_STATED GOAL_:
Rewrite the records as a numbered list, beginning at the line that contains "region: Sverdlovsk" and continuing through the last line of the records. Omit any blank lines.

_EXCERPTED RECORDS_:
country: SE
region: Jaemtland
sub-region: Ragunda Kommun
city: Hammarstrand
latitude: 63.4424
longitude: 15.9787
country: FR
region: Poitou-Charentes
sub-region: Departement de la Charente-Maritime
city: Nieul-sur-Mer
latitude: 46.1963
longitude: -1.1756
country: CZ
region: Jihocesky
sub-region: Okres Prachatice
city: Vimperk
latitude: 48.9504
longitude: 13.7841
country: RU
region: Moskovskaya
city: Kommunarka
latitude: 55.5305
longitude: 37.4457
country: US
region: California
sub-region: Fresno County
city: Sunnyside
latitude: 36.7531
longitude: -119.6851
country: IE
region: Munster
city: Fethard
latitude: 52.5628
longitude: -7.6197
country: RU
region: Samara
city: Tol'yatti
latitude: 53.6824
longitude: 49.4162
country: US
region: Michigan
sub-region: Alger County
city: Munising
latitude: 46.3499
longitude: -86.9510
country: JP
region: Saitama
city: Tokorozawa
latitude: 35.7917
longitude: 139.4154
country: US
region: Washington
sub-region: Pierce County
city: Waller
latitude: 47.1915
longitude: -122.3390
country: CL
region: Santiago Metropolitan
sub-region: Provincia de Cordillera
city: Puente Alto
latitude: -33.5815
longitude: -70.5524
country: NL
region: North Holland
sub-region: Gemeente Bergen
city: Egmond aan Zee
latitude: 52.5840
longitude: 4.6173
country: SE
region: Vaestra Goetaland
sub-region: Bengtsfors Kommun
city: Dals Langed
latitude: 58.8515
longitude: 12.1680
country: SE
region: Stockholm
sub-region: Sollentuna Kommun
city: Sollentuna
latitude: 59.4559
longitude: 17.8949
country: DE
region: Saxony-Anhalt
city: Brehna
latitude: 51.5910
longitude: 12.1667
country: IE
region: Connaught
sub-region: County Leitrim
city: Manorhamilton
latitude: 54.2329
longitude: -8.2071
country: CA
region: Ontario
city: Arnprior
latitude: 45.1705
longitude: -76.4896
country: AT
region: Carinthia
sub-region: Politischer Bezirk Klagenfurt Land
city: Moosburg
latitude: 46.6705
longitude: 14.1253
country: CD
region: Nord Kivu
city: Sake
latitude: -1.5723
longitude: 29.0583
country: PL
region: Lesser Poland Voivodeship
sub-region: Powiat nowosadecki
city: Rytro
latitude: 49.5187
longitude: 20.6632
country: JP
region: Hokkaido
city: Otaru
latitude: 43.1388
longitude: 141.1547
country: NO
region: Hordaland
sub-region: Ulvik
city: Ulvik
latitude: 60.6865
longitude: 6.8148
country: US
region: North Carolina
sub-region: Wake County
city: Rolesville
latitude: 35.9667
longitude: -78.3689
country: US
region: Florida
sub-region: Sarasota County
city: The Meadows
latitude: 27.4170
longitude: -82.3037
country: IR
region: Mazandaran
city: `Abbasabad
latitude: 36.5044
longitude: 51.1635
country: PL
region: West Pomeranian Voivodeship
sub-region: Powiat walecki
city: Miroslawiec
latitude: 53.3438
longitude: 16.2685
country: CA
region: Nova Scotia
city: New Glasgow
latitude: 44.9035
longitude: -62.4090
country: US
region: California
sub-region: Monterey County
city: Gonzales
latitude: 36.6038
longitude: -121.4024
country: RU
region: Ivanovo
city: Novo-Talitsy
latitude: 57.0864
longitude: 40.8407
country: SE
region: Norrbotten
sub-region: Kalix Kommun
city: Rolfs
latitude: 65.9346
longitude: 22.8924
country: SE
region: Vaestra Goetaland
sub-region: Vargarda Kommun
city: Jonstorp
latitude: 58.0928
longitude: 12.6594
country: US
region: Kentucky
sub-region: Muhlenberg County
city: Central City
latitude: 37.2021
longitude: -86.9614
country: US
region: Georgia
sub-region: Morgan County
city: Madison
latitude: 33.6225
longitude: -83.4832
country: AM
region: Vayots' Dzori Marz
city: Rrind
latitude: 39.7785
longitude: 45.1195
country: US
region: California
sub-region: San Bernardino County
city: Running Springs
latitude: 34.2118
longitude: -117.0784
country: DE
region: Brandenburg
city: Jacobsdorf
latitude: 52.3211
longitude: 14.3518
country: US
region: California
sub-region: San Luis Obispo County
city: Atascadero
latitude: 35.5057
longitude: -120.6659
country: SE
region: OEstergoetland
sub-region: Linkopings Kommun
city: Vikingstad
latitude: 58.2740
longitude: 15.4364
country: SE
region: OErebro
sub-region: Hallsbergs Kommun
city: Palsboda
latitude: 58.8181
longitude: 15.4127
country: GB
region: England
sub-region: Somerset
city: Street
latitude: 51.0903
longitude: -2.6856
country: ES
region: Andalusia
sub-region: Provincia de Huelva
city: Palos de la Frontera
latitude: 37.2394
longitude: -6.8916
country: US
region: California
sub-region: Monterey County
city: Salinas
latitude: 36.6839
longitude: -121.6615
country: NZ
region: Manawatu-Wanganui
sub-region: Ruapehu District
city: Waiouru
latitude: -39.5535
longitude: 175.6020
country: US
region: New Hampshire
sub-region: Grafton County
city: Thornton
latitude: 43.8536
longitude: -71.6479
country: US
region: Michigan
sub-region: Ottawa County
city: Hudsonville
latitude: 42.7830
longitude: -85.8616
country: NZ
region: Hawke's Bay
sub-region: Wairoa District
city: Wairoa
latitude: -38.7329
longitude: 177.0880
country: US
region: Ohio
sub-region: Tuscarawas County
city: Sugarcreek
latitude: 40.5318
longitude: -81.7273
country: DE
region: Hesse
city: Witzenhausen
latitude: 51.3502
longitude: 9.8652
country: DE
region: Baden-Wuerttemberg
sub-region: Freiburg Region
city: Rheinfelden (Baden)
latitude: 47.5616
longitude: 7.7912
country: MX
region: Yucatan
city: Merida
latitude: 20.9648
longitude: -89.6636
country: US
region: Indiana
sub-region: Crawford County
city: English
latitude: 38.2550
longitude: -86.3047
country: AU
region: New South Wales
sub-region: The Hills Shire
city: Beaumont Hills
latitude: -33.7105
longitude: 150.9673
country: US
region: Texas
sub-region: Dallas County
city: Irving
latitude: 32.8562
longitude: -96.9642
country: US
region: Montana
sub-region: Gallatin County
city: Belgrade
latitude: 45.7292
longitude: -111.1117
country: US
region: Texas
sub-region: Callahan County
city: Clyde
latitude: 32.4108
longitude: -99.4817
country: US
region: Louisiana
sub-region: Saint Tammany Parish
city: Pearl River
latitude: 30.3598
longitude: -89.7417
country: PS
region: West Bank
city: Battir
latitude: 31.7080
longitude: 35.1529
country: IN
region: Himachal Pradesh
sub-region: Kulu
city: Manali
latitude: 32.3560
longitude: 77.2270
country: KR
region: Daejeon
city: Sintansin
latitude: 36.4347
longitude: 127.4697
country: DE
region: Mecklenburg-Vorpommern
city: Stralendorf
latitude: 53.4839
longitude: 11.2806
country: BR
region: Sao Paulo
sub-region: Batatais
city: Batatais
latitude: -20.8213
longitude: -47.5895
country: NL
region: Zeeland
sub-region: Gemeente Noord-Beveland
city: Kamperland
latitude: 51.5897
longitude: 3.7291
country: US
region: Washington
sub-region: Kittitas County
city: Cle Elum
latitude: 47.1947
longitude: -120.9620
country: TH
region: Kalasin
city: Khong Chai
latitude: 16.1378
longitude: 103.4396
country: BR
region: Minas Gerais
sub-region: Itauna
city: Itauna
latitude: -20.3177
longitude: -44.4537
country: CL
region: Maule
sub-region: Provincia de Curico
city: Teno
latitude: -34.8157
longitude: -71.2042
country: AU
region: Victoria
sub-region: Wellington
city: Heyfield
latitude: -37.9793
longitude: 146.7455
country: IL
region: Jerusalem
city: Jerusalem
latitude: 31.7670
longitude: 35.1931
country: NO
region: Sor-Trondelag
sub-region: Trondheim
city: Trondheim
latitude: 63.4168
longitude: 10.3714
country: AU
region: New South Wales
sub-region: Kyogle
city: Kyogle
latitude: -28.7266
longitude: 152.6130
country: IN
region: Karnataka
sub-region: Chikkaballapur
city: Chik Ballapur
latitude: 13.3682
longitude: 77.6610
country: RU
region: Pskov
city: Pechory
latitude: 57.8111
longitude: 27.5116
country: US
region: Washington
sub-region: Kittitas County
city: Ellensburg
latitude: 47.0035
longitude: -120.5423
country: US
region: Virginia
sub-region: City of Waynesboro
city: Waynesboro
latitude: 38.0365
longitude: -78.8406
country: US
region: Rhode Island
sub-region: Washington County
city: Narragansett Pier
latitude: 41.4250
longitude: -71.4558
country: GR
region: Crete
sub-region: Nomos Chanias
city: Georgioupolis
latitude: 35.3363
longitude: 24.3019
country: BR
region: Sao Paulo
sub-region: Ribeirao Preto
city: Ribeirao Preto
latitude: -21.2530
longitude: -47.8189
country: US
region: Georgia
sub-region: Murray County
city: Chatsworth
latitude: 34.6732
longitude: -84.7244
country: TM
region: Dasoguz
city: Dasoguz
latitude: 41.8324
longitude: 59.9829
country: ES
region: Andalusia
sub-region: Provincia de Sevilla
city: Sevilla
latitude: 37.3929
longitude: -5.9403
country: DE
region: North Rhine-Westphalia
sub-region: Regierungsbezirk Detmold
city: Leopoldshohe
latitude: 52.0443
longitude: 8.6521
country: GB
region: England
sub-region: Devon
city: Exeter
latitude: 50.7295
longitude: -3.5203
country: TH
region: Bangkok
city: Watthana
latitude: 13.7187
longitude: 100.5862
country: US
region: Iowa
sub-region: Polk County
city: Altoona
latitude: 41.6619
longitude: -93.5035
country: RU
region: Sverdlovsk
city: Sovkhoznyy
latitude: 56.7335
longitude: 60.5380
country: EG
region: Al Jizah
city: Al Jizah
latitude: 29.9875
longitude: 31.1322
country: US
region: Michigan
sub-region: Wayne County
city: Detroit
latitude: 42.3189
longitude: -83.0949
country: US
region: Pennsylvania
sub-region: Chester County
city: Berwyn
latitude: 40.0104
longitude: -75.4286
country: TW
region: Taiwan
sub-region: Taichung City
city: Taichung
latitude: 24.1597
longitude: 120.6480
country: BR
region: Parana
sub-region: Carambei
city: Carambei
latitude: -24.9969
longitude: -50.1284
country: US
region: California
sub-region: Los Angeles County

_SOLVED PROBLEM_:
1. region: Sverdlovsk
2. city: Sovkhoznyy
3. latitude: 56.7335
4. longitude: 60.5380
5. country: EG
6. region: Al Jizah
7. city: Al Jizah
8. latitude: 29.9875
9. longitude: 31.1322
10. country: US
11. region: Michigan
12. sub-region: Wayne County
13. city: Detroit
14. latitude: 42.3189
15. longitude: -83.0949
16. country: US
17. region: Pennsylvania
18. sub-region: Chester County
19. city: Berwyn
20. latitude: 40.0104
21. longitude: -75.4286
22. country: TW
23. region: Taiwan
24. sub-region: Taichung City
25. city: Taichung
26. latitude: 24.1597
27. longitude: 120.6480
28. country: BR
29. region: Parana
30. sub-region: Carambei
31. city: Carambei
32. latitude: -24.9969
33. longitude: -50.1284
34. country: US
35. region: California
36. sub-region: Los Angeles County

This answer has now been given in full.